幾日後,高安被革職回鄉養老,薛泰接替內閣首輔之位。轟轟烈烈的新政推行還沒有半年,就戛然而止了。

“新黨”一派,遭貶斥的貶斥,遭抄家的抄家.....那位在京城炙手可熱,深受泰和帝欣賞的探花郎韓慈,灰心喪氣之下,辭官去了邊境參軍。你的父親......或許是因為和長公主婚期在即,因而沒有受到任何懲罰。”

白希年不解:“可是,這些跟我父親後來的案子有什麽關系?”

“他的‘安然無恙’為他日後的‘孤立無援’埋下了隱患。”

“我不明白,殿下,求您說得清楚一些。”

衛焱又一次拍拍他:“好好好,你不要著急,我不賣關子了。”

白羿和長公主成親的第二日,就辭別了太後和先帝,離開了京城,來到老家津州安頓下來。自此,白羿便駐守在以津州為中心的北地邊境,率部與平昭打了大大小小幾十次戰役,阻止了平昭妄圖入侵的計劃,成為赫赫有名的鎮北將軍,風光無限。

而那些“新派”同僚的境遇則與他完全相反。他們空有一腔抱負,卻不再受到朝廷重用。朝廷將他們下放到邊陲各地,做著無足輕重不顯政績的閑職,有些人年紀輕輕就郁郁而終了。

面對不公,他們心生抱怨。你父親越是“風光”,他們越是“不滿”。更不用說,朝堂上的“舊黨”就更不喜歡他了。還好,你父親遠離朝堂,這樣尷尬的處境,他並沒有放在心上。

可是,埋下的隱患,總會在一個時機暴露,引來災禍。

泰和十五年後,黎夏境內天災頻頻。一年西北大旱,一年西南地動,一年江南水災.....舉國上下陷入動蕩,平昭趁機頻頻來犯,強占沿海大片領土。

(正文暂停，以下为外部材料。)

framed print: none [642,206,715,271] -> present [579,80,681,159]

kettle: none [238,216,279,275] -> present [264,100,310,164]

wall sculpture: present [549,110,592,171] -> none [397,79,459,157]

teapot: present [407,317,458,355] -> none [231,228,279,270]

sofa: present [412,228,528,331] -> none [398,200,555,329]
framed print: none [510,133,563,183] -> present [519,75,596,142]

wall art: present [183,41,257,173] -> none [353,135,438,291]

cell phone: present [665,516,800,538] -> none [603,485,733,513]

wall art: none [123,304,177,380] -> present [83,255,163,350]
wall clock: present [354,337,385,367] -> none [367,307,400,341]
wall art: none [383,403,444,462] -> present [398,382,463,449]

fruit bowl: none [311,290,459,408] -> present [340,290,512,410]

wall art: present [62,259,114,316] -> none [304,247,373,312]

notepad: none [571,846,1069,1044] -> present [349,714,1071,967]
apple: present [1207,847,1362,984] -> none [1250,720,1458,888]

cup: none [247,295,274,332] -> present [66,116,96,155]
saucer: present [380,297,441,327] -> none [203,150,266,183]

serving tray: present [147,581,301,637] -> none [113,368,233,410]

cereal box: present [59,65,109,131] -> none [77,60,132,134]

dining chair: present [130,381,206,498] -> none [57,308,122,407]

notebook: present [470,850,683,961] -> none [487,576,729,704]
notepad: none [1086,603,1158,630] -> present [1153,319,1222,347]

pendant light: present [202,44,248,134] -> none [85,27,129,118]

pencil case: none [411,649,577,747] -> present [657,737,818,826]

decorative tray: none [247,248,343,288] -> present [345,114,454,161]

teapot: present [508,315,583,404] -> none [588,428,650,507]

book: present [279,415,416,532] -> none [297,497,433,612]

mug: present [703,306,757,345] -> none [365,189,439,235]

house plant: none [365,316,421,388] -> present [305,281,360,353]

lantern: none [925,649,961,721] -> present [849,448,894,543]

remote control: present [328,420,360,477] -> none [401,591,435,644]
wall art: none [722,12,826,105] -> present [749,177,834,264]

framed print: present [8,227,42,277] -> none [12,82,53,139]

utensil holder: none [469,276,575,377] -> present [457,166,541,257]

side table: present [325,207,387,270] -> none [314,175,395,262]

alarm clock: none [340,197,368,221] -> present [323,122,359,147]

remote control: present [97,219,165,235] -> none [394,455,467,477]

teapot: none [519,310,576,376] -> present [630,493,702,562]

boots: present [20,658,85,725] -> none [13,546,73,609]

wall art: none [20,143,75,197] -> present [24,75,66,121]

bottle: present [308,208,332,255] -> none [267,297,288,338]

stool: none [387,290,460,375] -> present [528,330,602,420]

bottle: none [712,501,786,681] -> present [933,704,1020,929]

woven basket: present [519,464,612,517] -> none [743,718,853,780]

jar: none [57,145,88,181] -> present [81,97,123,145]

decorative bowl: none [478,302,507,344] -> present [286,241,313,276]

此時,國庫空虛,連邊境軍餉都難以下發。內憂外患之際,沒有實權的泰和帝一病不起,朝堂大小事務皆有太後和薛相定奪。

白希年哽咽:“我記得....那年水災,是我爹他.....他奉命去賑災的。”

衛焱問反問:“你不覺得奇怪嗎?戶部,工部那麽多的官員,為什麽內閣最後讓你父親一個武將去賑災?”